- _GOAL_:
Copy out the bill summary below word for word, from its opening heading through its final line.

** START OF TEXT PASSAGE **

Realtor® Managed Short-Term Rentals
Del. Danny Marshall (HB 2271) / Sen. Lynwood Lewis (SB 1391)
- Makes certain categories of local Short-Term Rental (STR) ordinances unenforceable against properties managed by a Virginia Realtor®.
- Includes eight ordinance provisions from which REALTORS® would be exempt, including full prohibitions on STRs; limitations on the number of days in a year which a property may be rented; occupancy limits more restrictive than local zoning ordinance; owner-occupancy requirements; parking and building requirements in excess of zoning laws and building codes; video and audio monitoring requirements; and excessive property inspections.
- The bill defines a Virginia REALTOR® as a real estate salesperson licensed by the VREB who is a member of the National Association of Realtors®.
- Requires the name and phone number of the Realtor® contracted to manage the property to be reported to the locality and recorded on any local STR registry.
- The bill contains an enactment clause requiring any locality with an STR ordinance in place as of July 1, 2023 to amend that ordinance in accordance with the bill on or before June 30, 2024.
CIC Ombudsman Violation Reporting
Del. Carrie Coyner (HB 1627) / Sen. Jeremy McPike (SB 1042)
- Changes the procedure followed by the Common Interest Community (CIC) Ombudsman for processing notices of final adverse decisions.
- Clarifies that the Ombudsman must contact a community association’s governing board and community manager, if applicable, when there is a notice of final adverse decision.

** END OF TEXT PASSAGE **
** START OF STORED ROWS **

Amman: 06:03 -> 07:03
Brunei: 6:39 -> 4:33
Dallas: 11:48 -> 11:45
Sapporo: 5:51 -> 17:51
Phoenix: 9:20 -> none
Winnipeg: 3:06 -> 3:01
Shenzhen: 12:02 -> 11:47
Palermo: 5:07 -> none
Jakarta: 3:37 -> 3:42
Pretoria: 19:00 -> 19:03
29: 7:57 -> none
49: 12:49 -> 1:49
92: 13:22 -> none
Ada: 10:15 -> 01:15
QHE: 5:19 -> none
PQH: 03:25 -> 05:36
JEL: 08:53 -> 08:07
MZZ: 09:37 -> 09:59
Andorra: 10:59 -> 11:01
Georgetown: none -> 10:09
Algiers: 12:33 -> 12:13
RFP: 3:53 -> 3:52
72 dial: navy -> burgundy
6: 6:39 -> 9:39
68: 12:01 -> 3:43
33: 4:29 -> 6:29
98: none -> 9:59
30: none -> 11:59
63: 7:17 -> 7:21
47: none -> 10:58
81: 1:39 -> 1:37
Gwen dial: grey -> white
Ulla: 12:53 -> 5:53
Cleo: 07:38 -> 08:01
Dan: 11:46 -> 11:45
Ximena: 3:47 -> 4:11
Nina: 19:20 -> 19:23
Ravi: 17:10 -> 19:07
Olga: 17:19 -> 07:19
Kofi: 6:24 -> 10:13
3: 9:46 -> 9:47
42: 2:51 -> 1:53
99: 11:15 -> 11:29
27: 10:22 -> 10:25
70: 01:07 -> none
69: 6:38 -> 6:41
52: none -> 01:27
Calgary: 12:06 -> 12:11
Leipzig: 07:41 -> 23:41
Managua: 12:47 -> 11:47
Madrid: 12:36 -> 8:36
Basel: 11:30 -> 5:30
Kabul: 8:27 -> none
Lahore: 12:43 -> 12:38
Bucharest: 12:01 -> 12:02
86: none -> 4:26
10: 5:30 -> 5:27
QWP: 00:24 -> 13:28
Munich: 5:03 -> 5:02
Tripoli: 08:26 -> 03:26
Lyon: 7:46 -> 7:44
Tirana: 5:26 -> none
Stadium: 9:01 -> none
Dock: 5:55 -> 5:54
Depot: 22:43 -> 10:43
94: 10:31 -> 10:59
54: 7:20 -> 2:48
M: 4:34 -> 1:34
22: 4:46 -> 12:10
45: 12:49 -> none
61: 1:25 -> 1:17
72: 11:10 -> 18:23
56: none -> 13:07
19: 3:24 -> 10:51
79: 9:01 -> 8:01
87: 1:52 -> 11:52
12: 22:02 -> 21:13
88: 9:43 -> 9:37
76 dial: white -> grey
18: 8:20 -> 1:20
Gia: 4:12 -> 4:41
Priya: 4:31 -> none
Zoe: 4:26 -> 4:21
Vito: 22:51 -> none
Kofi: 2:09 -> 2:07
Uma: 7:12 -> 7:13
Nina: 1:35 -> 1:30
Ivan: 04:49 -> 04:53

** END OF STORED ROWS **

- _RESULT_:
Realtor® Managed Short-Term Rentals
Del. Danny Marshall (HB 2271) / Sen. Lynwood Lewis (SB 1391)
- Makes certain categories of local Short-Term Rental (STR) ordinances unenforceable against properties managed by a Virginia Realtor®.
- Includes eight ordinance provisions from which REALTORS® would be exempt, including full prohibitions on STRs; limitations on the number of days in a year which a property may be rented; occupancy limits more restrictive than local zoning ordinance; owner-occupancy requirements; parking and building requirements in excess of zoning laws and building codes; video and audio monitoring requirements; and excessive property inspections.
- The bill defines a Virginia REALTOR® as a real estate salesperson licensed by the VREB who is a member of the National Association of Realtors®.
- Requires the name and phone number of the Realtor® contracted to manage the property to be reported to the locality and recorded on any local STR registry.
- The bill contains an enactment clause requiring any locality with an STR ordinance in place as of July 1, 2023 to amend that ordinance in accordance with the bill on or before June 30, 2024.
CIC Ombudsman Violation Reporting
Del. Carrie Coyner (HB 1627) / Sen. Jeremy McPike (SB 1042)
- Changes the procedure followed by the Common Interest Community (CIC) Ombudsman for processing notices of final adverse decisions.
- Clarifies that the Ombudsman must contact a community association’s governing board and community manager, if applicable, when there is a notice of final adverse decision.